___ DATA LISTING

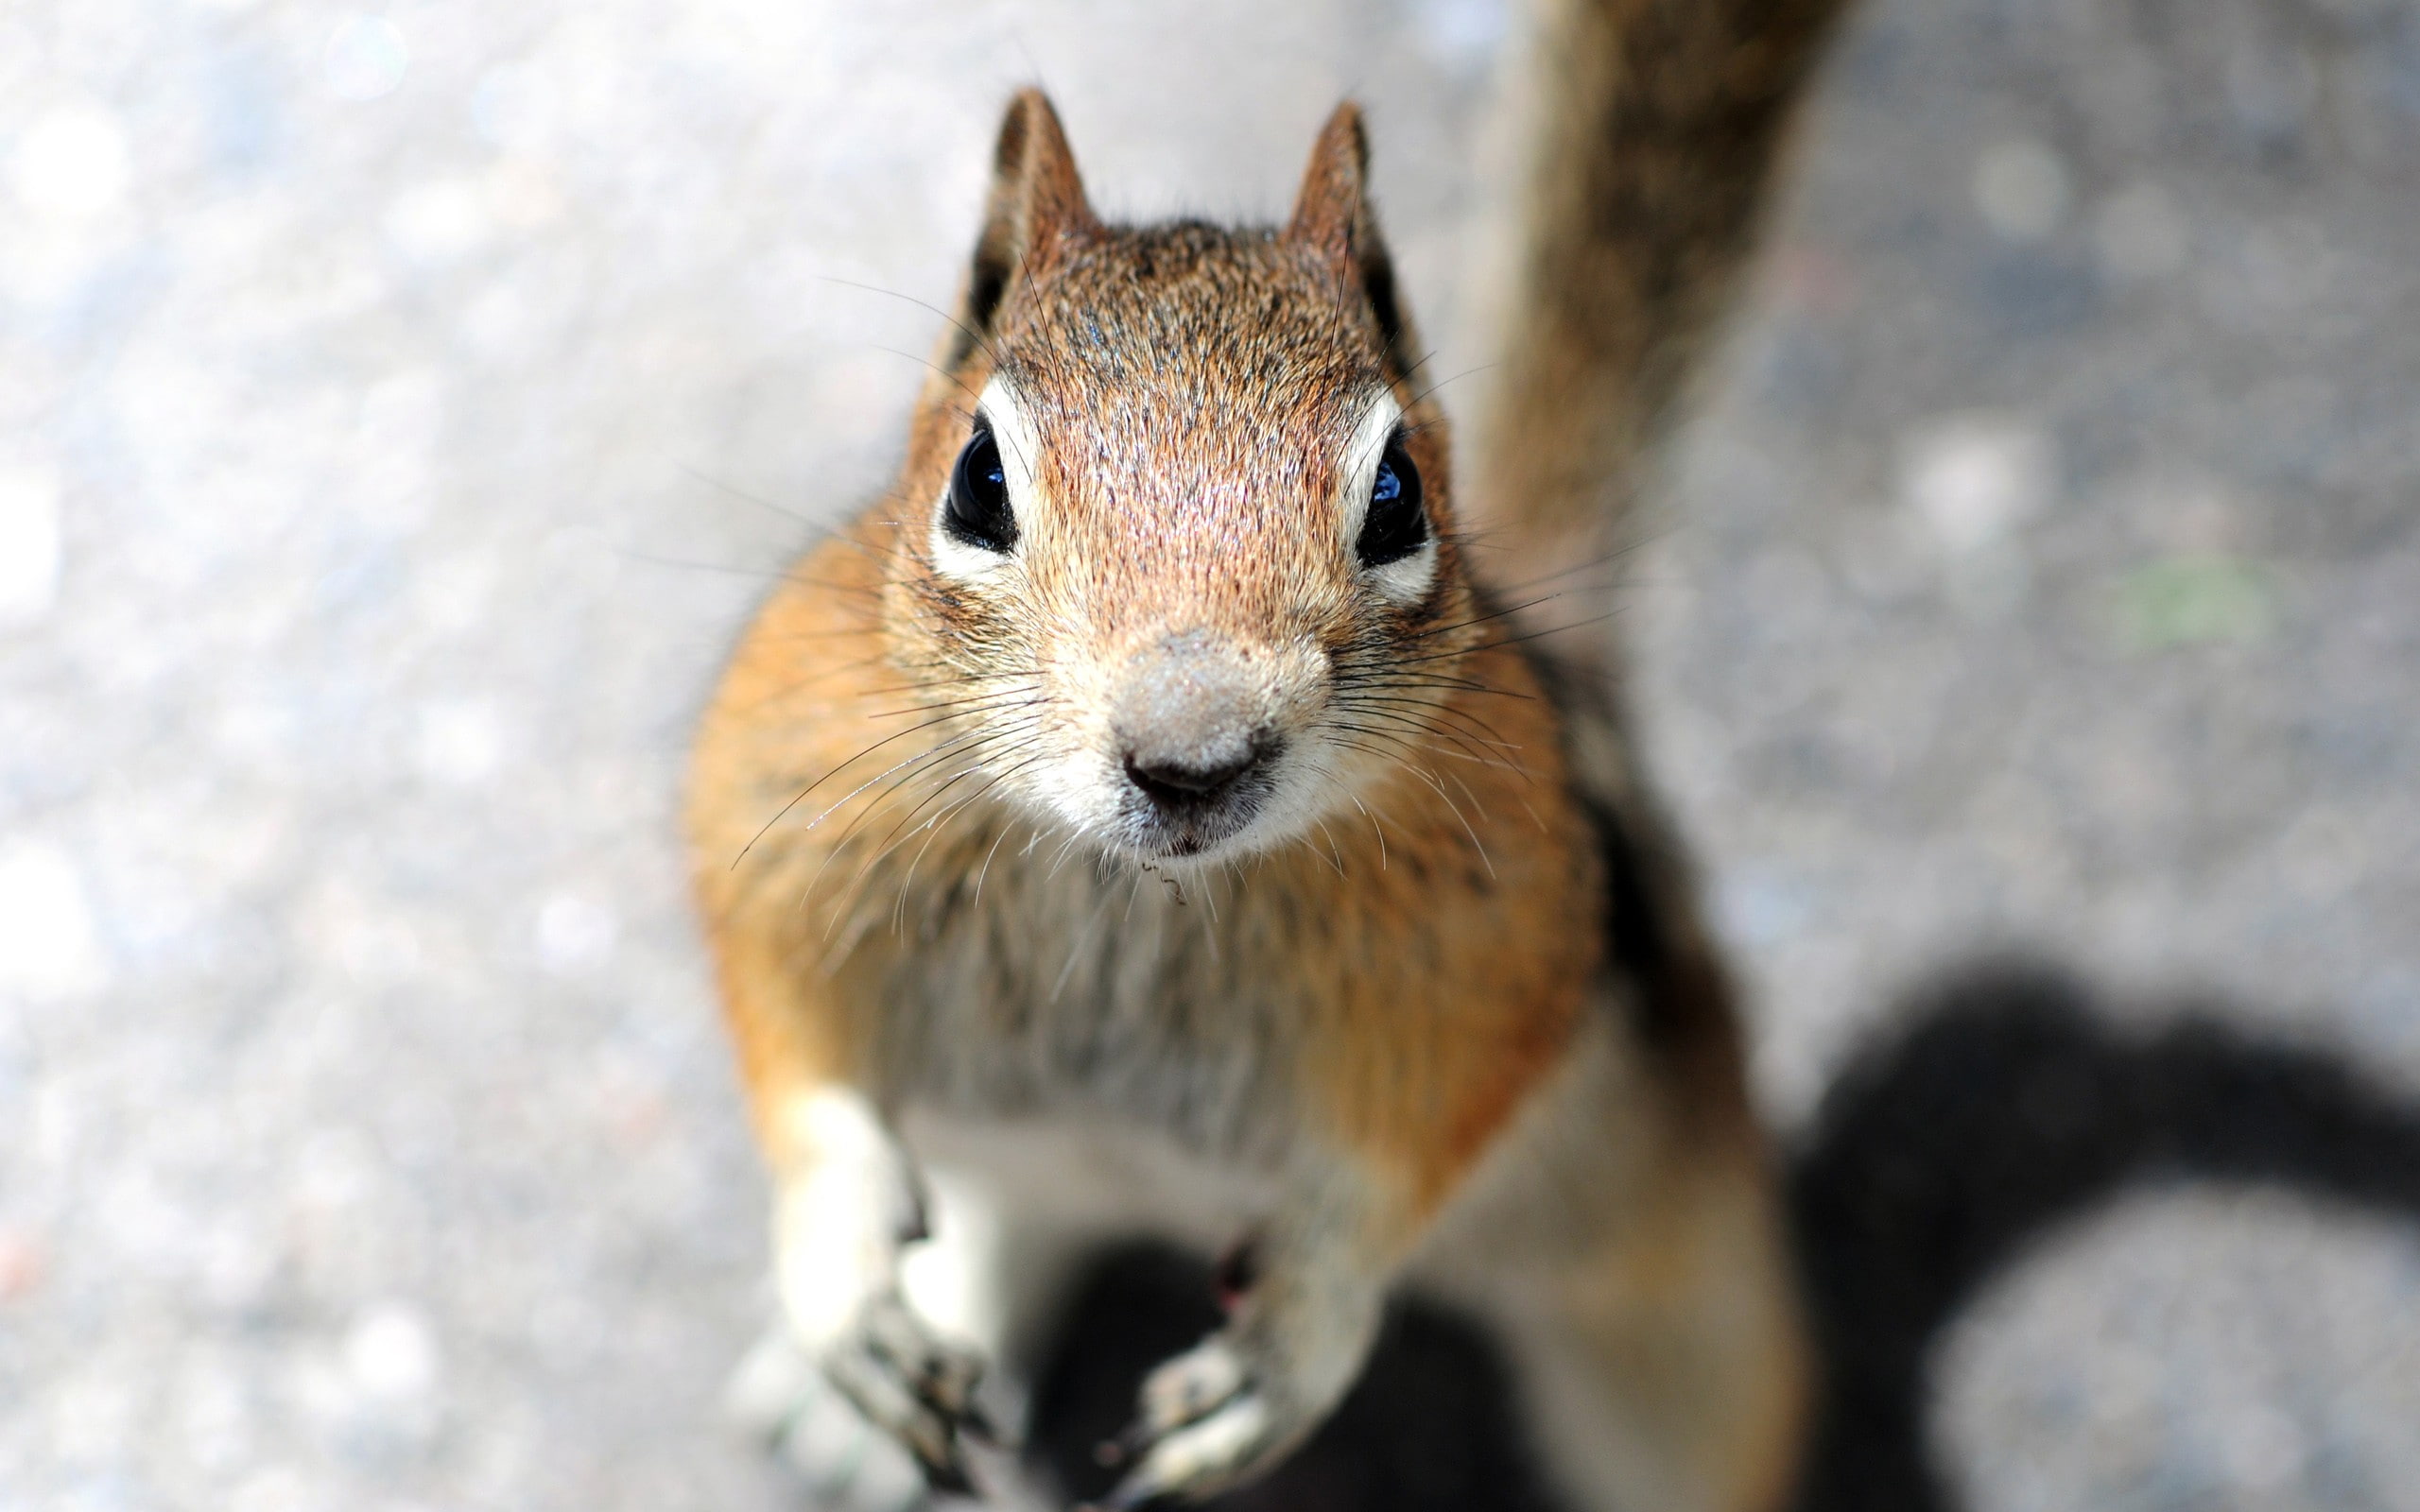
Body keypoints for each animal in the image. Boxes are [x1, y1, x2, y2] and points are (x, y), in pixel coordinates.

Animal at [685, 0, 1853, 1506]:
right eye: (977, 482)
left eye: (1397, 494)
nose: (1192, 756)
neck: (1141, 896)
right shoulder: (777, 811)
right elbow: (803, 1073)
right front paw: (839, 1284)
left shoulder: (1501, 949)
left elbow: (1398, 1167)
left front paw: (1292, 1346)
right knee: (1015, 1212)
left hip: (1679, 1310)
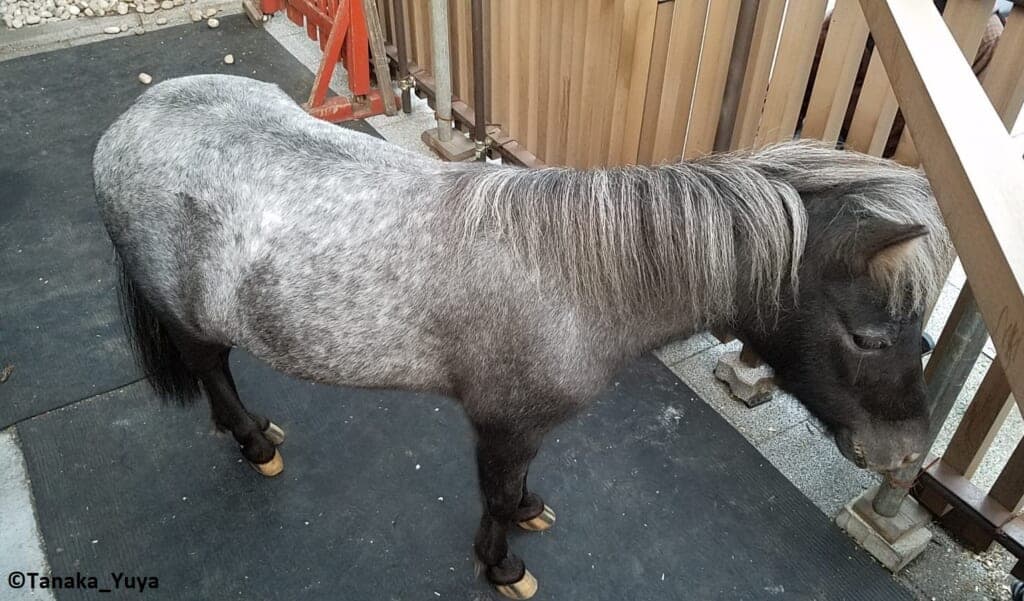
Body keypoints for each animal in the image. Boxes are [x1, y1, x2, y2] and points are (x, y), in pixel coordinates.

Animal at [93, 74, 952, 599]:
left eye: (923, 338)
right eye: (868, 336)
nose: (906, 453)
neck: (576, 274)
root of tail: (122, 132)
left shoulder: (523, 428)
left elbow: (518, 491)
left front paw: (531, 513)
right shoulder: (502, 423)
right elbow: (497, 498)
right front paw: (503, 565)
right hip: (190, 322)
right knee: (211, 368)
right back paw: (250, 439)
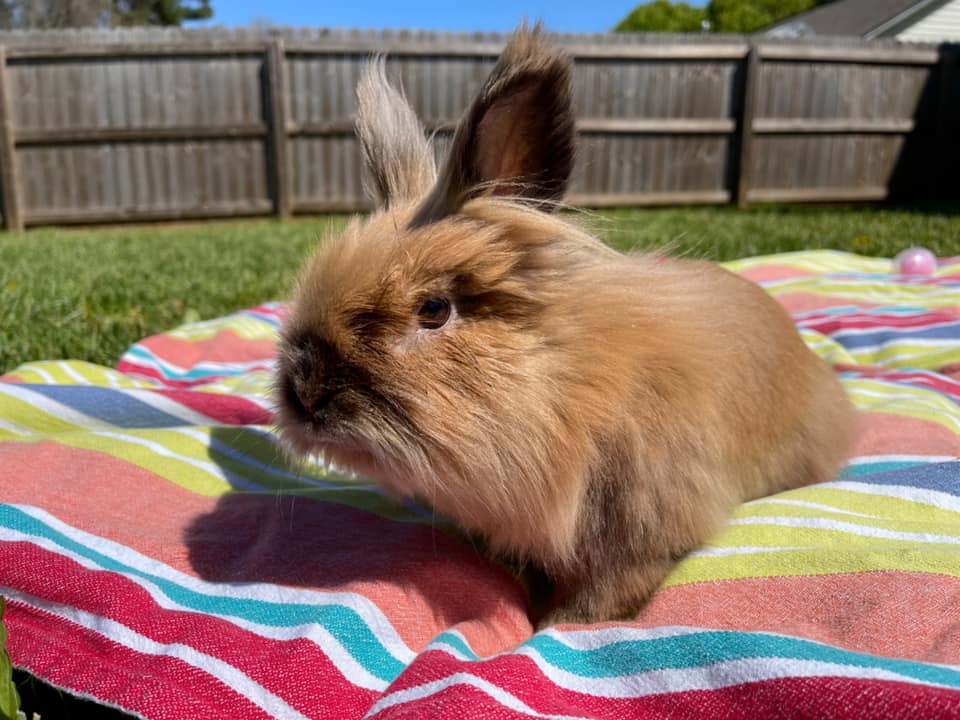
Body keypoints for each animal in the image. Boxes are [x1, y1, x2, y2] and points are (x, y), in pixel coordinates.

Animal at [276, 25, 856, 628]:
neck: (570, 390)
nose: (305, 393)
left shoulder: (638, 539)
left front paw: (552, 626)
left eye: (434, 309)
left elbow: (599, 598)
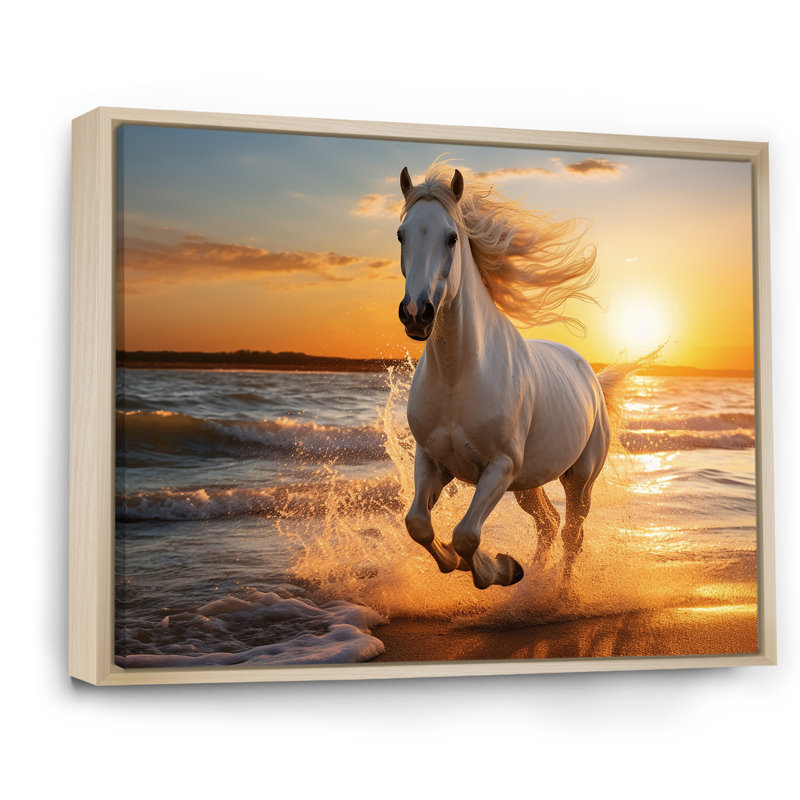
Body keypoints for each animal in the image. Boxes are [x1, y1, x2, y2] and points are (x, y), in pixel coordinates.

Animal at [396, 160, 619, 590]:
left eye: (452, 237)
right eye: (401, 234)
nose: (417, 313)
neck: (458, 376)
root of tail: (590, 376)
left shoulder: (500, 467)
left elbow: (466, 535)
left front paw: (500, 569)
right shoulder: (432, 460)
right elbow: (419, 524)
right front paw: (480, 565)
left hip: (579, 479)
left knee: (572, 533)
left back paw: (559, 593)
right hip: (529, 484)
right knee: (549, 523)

______

▸ **REQUIRED WORK**
Copy here each line of the preceding records with "shoulder" in it.

▸ **TASK RESULT**
right shoulder: (777, 811)
left shoulder: (1501, 949)
left shoulder: (523, 428)
right shoulder: (502, 423)
left shoulder: (638, 539)
left shoulder: (500, 467)
right shoulder: (432, 460)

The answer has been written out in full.